Наталья Саввишна — я ее тоже хорошо знаю — это наша старуха Авдотья Матвеевна, бывшая бабушкина крепостная. У нее тоже сундук с наклеенными на крышке картинками. Только она не такая добрая, как Наталья Саввишна. Она ворчунья. Про нее старший брат даже декламировал: «И ничего во всей природе благословить он не хотел».
Но все-таки сходство так велико, что, читая строки о Наталье Саввишне, я все время ясно вижу фигуру Авдотьи Матвеевны.
Все свои, все родные.
И даже бабушка, смотрящая вопросительно строгими глазами из-под рюша своего чепца, и флакон с одеколоном на столике у ее кресла, — это все такое же, все родное.
Чужой только гувернер St-Jerome, и я ненавижу его вместе с Николенькой. Да как ненавижу! Дольше и сильнее, кажется, чем он сам, потому что он в конце концов помирился и простил, а я так и продолжала всю жизнь.
«Детство и отрочество» вошло в мое детство и отрочество и слилось с ним органически, точно я не читала, а просто прожила его.
Но в историю моей души, в первый расцвет ее красной стрелой вонзилось другое произведение Толстого — «Война и мир».
Я помню.
Мне тринадцать лет.
Каждый вечер, в ущерб заданным урокам я читаю и перечитываю все одну и ту же книгу — «Война и мир».

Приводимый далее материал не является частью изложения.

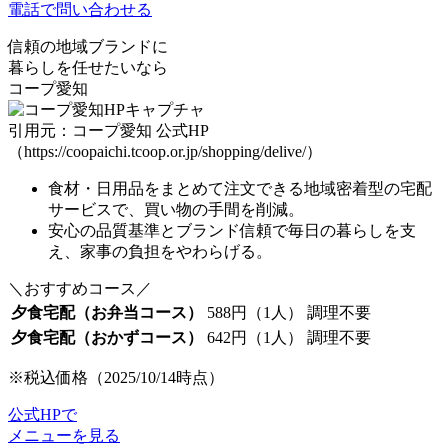
電話で問い合わせる
信頼の地域ブランドに
暮らしを任せたいなら
コープ愛知
引用元：コープ愛知 公式HP
（https://coopaichi.tcoop.or.jp/shopping/delive/）
食材・日用品をまとめて注文できる地域密着型の宅配
サービスで、
買い物の手間を削減
。
安心の品質基準とブランド信頼
で毎日の暮らしを支
え、家事の負担をやわらげる。
＼おすすめコース／
夕食宅配（お弁当コース）
588円（1人）
調理不要
夕食宅配（おかずコース）
642円（1人）
調理不要
※税込価格（2025/10/14時点）
公式HPで
メニューを見る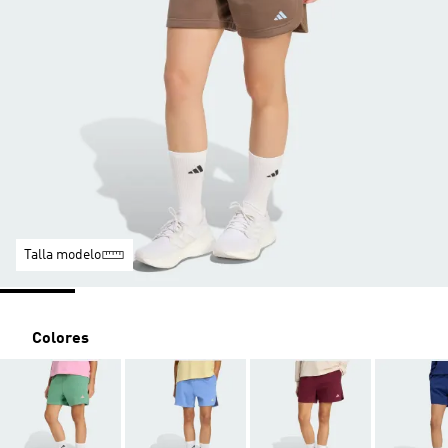
Talla modelo
Colores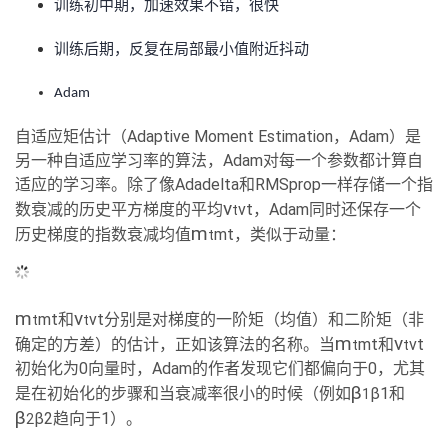
训练初中期，加速效果不错，很快
训练后期，反复在局部最小值附近抖动
Adam
自适应矩估计（Adaptive Moment Estimation，Adam）是
另一种自适应学习率的算法，Adam对每一个参数都计算自
适应的学习率。除了像Adadelta和RMSprop一样存储一个指
v
数衰减的历史平方梯度的平均
vt，Adam同时还保存一个
t
m
历史梯度的指数衰减均值
mt，类似于动量：
t
m
v
mt和
vt分别是对梯度的一阶矩（均值）和二阶矩（非
t
t
m
v
确定的方差）的估计，正如该算法的名称。当
mt和
vt
t
t
初始化为0向量时，Adam的作者发现它们都偏向于0，尤其
β
是在初始化的步骤和当衰减率很小的时候（例如
β1和
1
β
β2趋向于1）。
2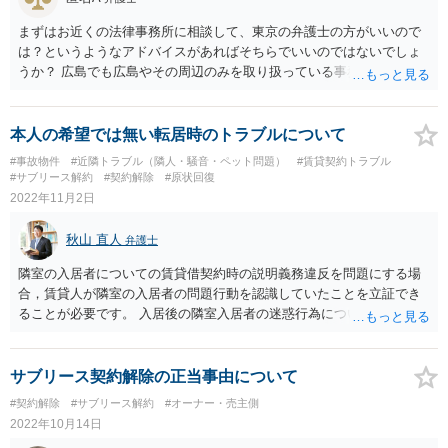
まずはお近くの法律事務所に相談して、東京の弁護士の方がいいので
は？というようなアドバイスがあればそちらでいいのではないでしょ
うか？ 広島でも広島やその周辺のみを取り扱っている事務所と、全国
の事件の取り扱いを行っているところなどがあると思われます。
本人の希望では無い転居時のトラブルについて
#事故物件
#近隣トラブル（隣人・騒音・ペット問題）
#賃貸契約トラブル
#サブリース解約
#契約解除
#原状回復
2022年11月2日
秋山 直人
弁護士
隣室の入居者についての賃貸借契約時の説明義務違反を問題にする場
合，賃貸人が隣室の入居者の問題行動を認識していたことを立証でき
ることが必要です。 入居後の隣室入居者の迷惑行為については，隣室
入居者に対して直接不法行為による損害賠償を請求する方が通りやす
く，賃貸人や管理会社に対する損害賠償請求は通りにくいと思いま
す。賃貸人や管理会社が隣室入居者に退去を求めたとしても，素直に
サブリース契約解除の正当事由について
退去するとも考えにくく，そうなると，退去勧告をしてもしなくても
#契約解除
#サブリース解約
#オーナー・売主側
結果に変わりは無かったということになりかねないためです。
2022年10月14日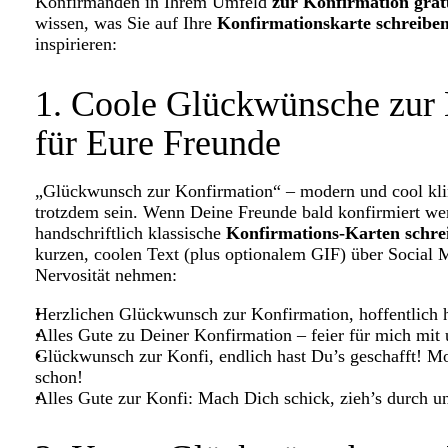
Konfirmanden in Ihrem Umfeld
zur Konfirmation grat
wissen, was Sie auf Ihre
Konfirmationskarte schreibe
inspirieren:
1. Coole Glückwünsche zur 
für Eure Freunde
„Glückwunsch zur Konfirmation“ – modern und cool klin
trotzdem sein. Wenn Deine Freunde bald konfirmiert we
handschriftlich klassische
Konfirmations-Karten schre
kurzen, coolen Text (plus optionalem GIF) über Social
Nervosität nehmen:
Herzlichen Glückwunsch zur Konfirmation, hoffentlich h
Alles Gute zu Deiner Konfirmation – feier für mich mit 
Glückwunsch zur Konfi, endlich hast Du’s geschafft! M
schon!
Alles Gute zur Konfi: Mach Dich schick, zieh’s durch un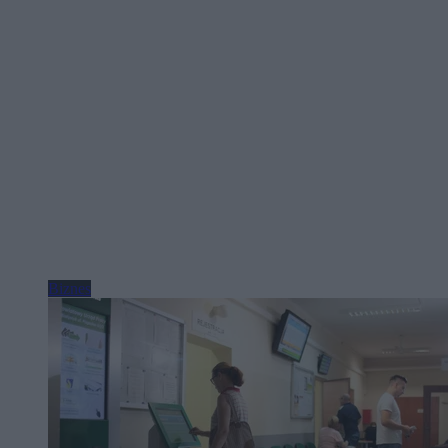
Biznes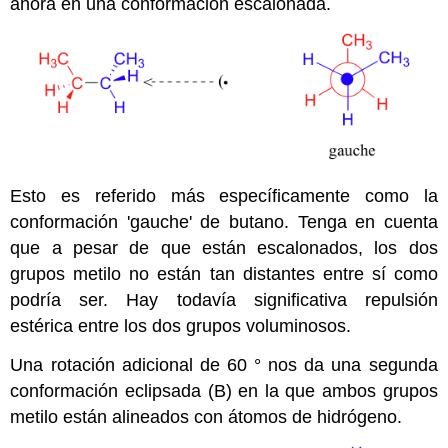
ahora en una conformación escalonada.
Esto es referido más específicamente como la
conformación 'gauche' de butano. Tenga en cuenta
que a pesar de que están escalonados, los dos
grupos metilo no están tan distantes entre sí como
podría ser. Hay todavía significativa repulsión
estérica entre los dos grupos voluminosos.
Una rotación adicional de 60 ° nos da una segunda
conformación eclipsada (B) en la que ambos grupos
metilo están alineados con átomos de hidrógeno.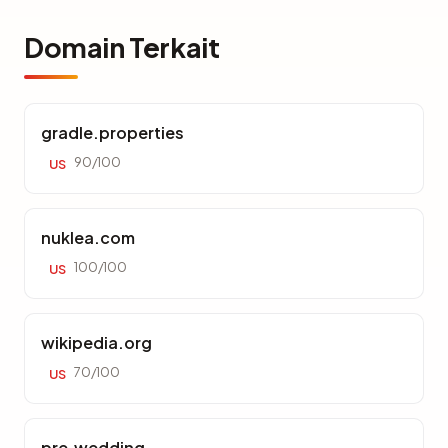
Domain Terkait
gradle.properties
90/100
US
nuklea.com
100/100
US
wikipedia.org
70/100
US
pre.wedding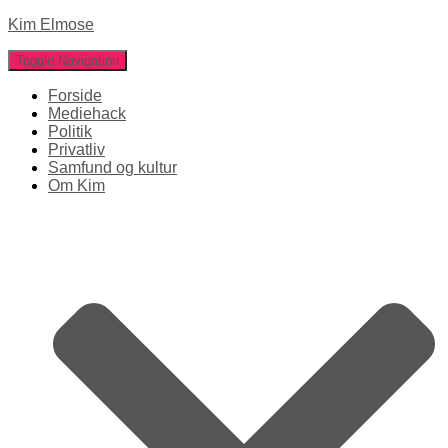
Kim Elmose
Toggle Navigation
Forside
Mediehack
Politik
Privatliv
Samfund og kultur
Om Kim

Я влюблена в князя Андрея Болконского. Я ненавижу Наташу, во-первых, оттого, что ревную, во-вторых, оттого, что она ему изменила.
— Знаешь, — говорю я сестре, — Толстой, по-моему, неправильно про нее написал. Не могла она никому нравиться. Посуди сама — коса у нее была «негустая и недлинная», губы распухшие. Нет, по-моему, она совсем не могла нравиться. А жениться он на ней собрался просто из жалости.